Do not use WPS as a substitute for Microsoft Word when Word COM automation is required.
Keep the original file untouched unless the script explicitly documents in-place behavior.
Treat formula-preserved and latex-raw as different outputs for different needs. One prioritizes visual fidelity; the other prioritizes editability.
When a document carries revision meaning through red text, keep those color cues in the Markdown export.
For MathType-heavy .docx sources that will later be extracted as PDFs, prefer Microsoft Word native PDF export before running Marker or Nougat.
Prefer Marker for Chinese or mixed-language papers, scanned PDFs, and complex math-heavy layouts.
Prefer Nougat only for English-first PDFs when speed matters more than multilingual robustness.
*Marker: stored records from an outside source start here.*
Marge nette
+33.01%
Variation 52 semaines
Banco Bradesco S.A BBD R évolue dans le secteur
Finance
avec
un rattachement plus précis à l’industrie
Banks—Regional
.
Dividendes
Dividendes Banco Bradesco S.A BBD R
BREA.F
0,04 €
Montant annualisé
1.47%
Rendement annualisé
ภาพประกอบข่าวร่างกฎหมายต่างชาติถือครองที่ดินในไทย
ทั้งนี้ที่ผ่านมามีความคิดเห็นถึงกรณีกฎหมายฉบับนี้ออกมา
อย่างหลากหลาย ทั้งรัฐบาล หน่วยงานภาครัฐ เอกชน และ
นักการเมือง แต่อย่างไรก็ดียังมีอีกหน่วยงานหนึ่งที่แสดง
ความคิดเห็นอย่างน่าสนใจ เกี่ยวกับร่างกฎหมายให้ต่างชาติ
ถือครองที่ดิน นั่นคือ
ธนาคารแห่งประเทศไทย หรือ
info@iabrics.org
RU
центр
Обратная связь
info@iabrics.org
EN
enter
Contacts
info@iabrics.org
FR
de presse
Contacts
Keep PDF extraction self-contained. Use an existing Python environment with marker-pdf or nougat-ocr; do not start installing packages mid-task.
For PDF output, prefer one dedicated output folder per source PDF so the .md file and image assets stay together.

Known Good Baseline

Word.Application should identify itself as Microsoft Word, not WPS.
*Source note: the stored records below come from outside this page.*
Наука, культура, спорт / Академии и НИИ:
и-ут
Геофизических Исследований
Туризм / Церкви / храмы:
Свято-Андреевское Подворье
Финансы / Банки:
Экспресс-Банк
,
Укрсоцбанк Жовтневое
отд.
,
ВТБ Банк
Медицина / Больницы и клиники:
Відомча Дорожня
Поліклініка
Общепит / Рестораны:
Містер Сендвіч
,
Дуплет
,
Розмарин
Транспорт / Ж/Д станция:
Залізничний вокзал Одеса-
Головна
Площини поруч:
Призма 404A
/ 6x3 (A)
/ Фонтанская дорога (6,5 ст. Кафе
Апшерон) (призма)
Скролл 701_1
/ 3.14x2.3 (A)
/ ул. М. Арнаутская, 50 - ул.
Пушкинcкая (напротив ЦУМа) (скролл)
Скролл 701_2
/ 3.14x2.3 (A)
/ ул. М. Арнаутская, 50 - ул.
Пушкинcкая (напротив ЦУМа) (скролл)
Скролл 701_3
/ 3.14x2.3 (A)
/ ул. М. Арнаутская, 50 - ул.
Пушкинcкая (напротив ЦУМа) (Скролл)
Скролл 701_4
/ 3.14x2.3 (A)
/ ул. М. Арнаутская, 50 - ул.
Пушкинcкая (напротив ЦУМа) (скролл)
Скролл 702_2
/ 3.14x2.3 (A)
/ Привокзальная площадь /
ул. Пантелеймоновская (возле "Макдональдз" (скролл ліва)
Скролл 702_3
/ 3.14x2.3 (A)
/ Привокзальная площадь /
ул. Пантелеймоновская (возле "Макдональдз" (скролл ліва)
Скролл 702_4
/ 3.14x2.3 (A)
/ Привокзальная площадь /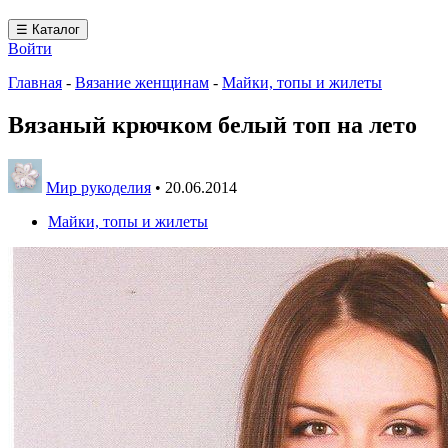
☰ Каталог
Войти
Главная
-
Вязание женщинам
-
Майки, топы и жилеты
Вязаный крючком белый топ на лето
Мир рукоделия
•
20.06.2014
Майки, топы и жилеты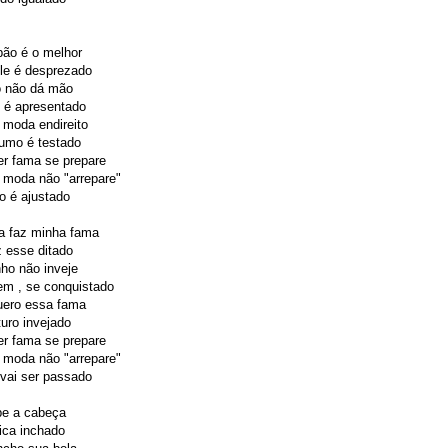
bão é o melhor
le é desprezado
 não dá mão
 é apresentado
 moda endireito
umo é testado
r fama se prepare
 moda não "arrepare"
o é ajustado
a faz minha fama
 esse ditado
ho não inveje
em , se conquistado
uero essa fama
uro invejado
r fama se prepare
 moda não "arrepare"
vai ser passado
e a cabeça
ica inchado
A validated MathType template path on this machine was C:\Program Files (x86)\MathType\Office Support\32\MathType Commands 2016.dotm.
Forward bulk conversion worked reliably through reflection-based InvokeMember('Run', ...).
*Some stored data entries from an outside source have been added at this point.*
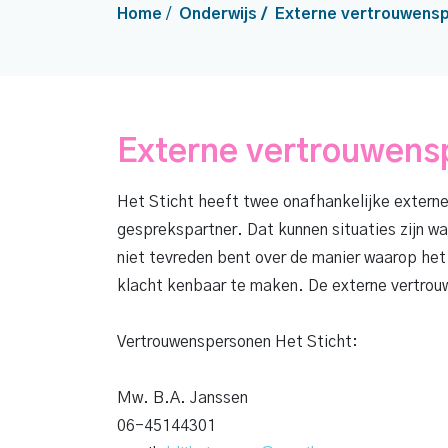
Home
/
Onderwijs
/
Externe vertrouwens
Externe vertrouwens
Het Sticht heeft twee onafhankelijke externe
gesprekspartner. Dat kunnen situaties zijn wa
niet tevreden bent over de manier waarop het 
klacht kenbaar te maken. De externe vertrouw
Vertrouwenspersonen Het Sticht:
Mw. B.A. Janssen
06-45144301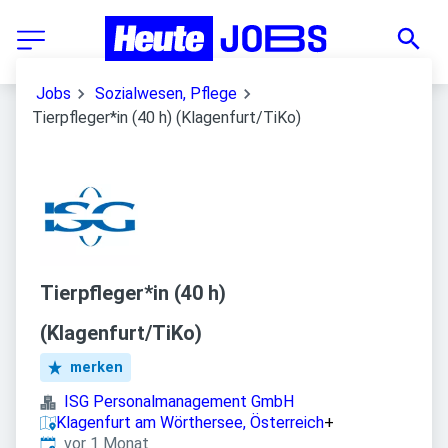
Jobs
Sozialwesen, Pflege
Tierpfleger*in (40 h) (Klagenfurt/TiKo)
Tierpfleger*in (40 h)
(Klagenfurt/TiKo)
merken
ISG Personalmanagement GmbH
Klagenfurt am Wörthersee, Österreich
+
Veröffentlicht
:
vor 1 Monat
Reverse OLE-to-TeX extraction worked reliably by selecting Equation.DSMT4 inline shapes and running MathTypeCommands.UILib.MTCommand_TeXToggle.
A validated Windows PDF extraction environment on this machine was D:\anaconda3\envs\pdf-extractor\python.exe.

Read references/docx-to-markdown.md, references/pdf-to-markdown.md, and references/troubleshooting.md when the environment drifts away from that baseline.